Quadrillage tridimensionnel pour habiller la topographie, de tours et d’avenues droites, dans une verticalité rampante et moderne – quelle différence avec l’Amérique latine. Puis des enfilades d’îles comme des friandises, et des paquebots qui tracent leur bave blanche et courbe, les attroupements de canots touristiques autour de roches paradisiaques transperçant la nappe bleue. Vue du ciel, Hong Kong a des airs d’Adriatique asiatique.

L’Adriatique vue du ciel par Hayao Miyazaki, dans Porco Rosso, 1992

C’est au tour des azalées

Je suis arrivée pleine de nœuds et d’imposture. Je repars nourrie, portée par les connexions et les perspectives. Par les appréciations réciproques de toutes ces belles personnes, la tendresse complice avec O.

Je suis arrivée et les cerisiers brillaient dans leur éclat dentelé. Je repars, les pétales ont chu, mais les buissons vert lustrés se sont parfumés et enguirlandés de bouquets blancs et magenta.

Les azalées prennent le relai du printemps.

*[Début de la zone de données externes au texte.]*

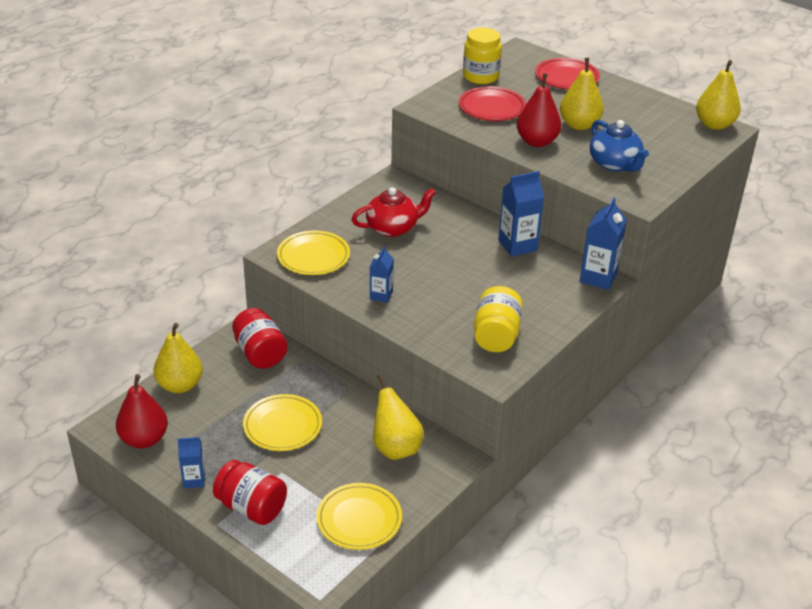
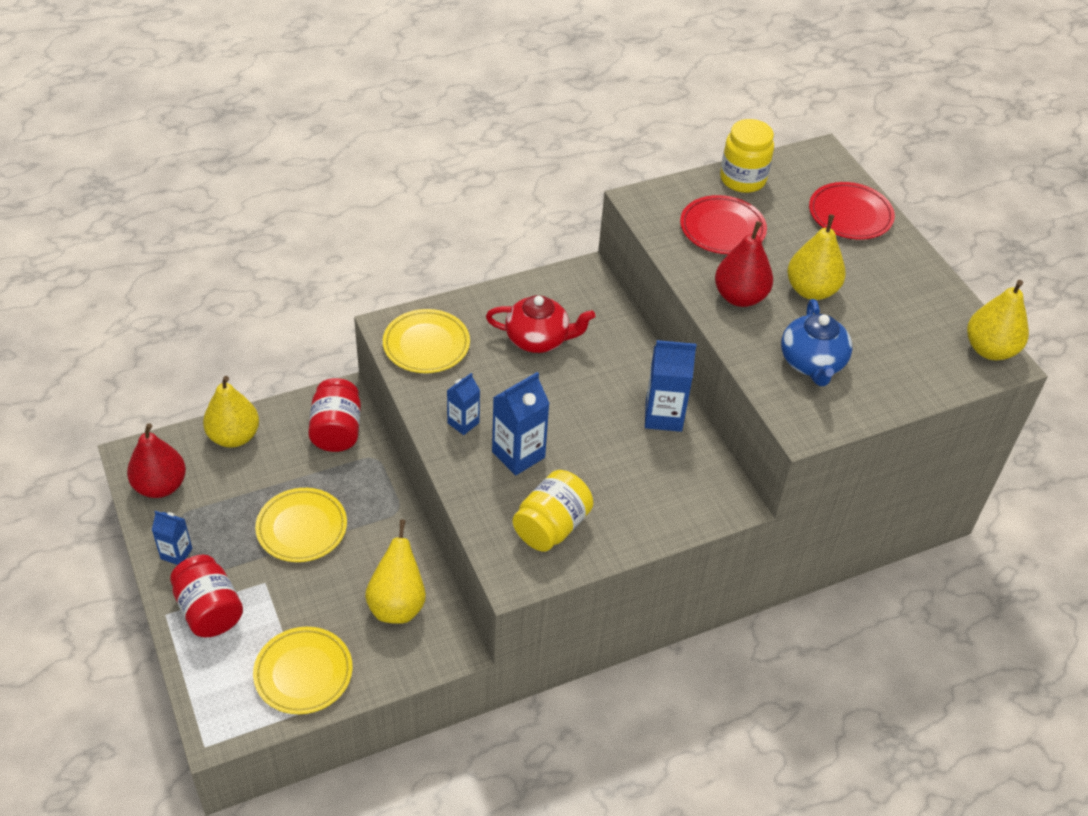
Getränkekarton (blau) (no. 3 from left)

Juste avant de prendre l’avion, cet animé en live qui se détache sur le ciel, lors d’un crochet à Hamariku-koen, Tokyo, Avril 2024

Ueno-koen à l’aube [2]

Ballet odorant des camions poubelle
étalant et triant les ordures de la veille
Défigurantes rangées
de barrières en plastique vert
Pour empêcher les cerisiers
de s’échapper
Corbeaux
Rossignols
Le bruit extérieur de la ville
Et des japonaises en vêtements ballants
promenant des shibas à parure rose

Ueno-koen, avril 2024

Bellefonte

J’aime beaucoup Bellefonte, ce coup de cœur de Talleyrand, coquet vestige industrieux tout en briques, aux anciennes cheminées d’usine et aux moulins suspendus sur une rivière gonflée de printemps. L’eau et les rails se faufilent entre les collines appalachiennes, dans des bois aux consonances amérindiennes. Chasse aux œufs pailletés sous le déluge (disons plutôt une session de football américain dans un champ de boue parsemé de boules en plastique, à saisir dans la bousculade et les larmes – mais quel carnage et quelle étrange notion de Pâques), un aller-retour dans une vieille locomotive restaurée par la société des chemins de fer historiques, et pour finir, latte et chocolats chauds dans un café bobo, à lire Feynman, pendant que les garçons travaillent leurs manuels de français. La paix et la merveilleuse compagnie.

The Bellefonte Central Railroad: (gauche) Un train BCRR quitte State College, circa 1910; (droite) Conducteur George R. Parker et son « bateau » à la station BCRR derrière l’ancien Main Engineering Building.

Cavité Fabry-Pérot

Quel vide. Et quelle solitude. Des kilomètres de jours sans vibration, dans le bruit blanc désertique d’un cerveau inanimé et anémié.

LIGO Hanford Observatory : un interféromètre de Michelson en forme de L dont chaque bras mesure 4 km et contient des cavités Fabry-Perot sous « ultravide », dans le but de détecter des ondes gravitationnelles. Dans l’interféromètre, des ondes électromagnétiques (de la lumière) en phase (qui ondulent « en rythme ») sont émises, et séparées en deux faisceaux qui sont ensuite rassemblés. Comme les ondes sont en phase, on devrait observer à la fin de jolies franges d’interférences, i.e., des zones de luminosité alternées, où les plus lumineuses correspondent à des ondulations électromagnétiques qui se sont ajoutées. Si des ondes gravitationnelles perturbent la longueur d’un des bras où passent les faisceaux, le signal lumineux rassemblé sera modifié, portant ainsi la signature d’un événement. Les cavités Fabry-Pérot sont des cavités encadrés de deux miroirs, qui permettent des réflexions supplémentaires des ondes électromagnétiques pour amplifier le signal d’interférence.